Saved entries
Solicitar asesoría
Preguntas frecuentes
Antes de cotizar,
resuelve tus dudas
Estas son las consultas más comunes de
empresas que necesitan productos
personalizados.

* * *

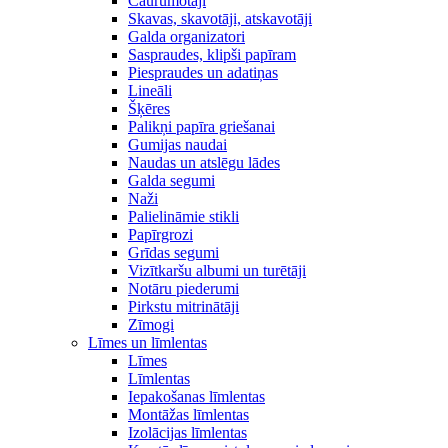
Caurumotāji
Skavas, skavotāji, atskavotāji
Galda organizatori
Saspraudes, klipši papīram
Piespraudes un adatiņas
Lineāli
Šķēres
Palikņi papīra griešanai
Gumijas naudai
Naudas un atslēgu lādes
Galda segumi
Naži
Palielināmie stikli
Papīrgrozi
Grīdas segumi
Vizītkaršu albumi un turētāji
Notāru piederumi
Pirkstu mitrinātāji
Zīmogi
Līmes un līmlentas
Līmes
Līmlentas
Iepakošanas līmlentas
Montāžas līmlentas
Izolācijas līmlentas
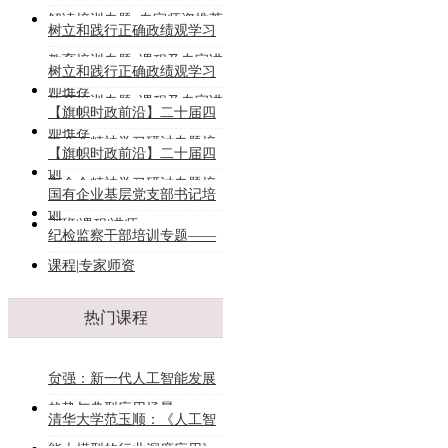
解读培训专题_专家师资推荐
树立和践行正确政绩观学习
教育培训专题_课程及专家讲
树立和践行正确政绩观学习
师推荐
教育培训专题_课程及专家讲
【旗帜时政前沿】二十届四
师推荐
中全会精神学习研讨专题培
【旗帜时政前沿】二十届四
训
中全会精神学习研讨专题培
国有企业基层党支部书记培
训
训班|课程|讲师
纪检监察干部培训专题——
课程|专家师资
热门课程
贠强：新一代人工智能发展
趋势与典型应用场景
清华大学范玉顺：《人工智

- What the exercise asks -
Reprint exactly the lines above that start at the one with "Solicitar asesoría" and end at the one with "personalizados.", keeping both and adding none.

- Task solution -
Solicitar asesoría
Preguntas frecuentes
Antes de cotizar,
resuelve tus dudas
Estas son las consultas más comunes de
empresas que necesitan productos
personalizados.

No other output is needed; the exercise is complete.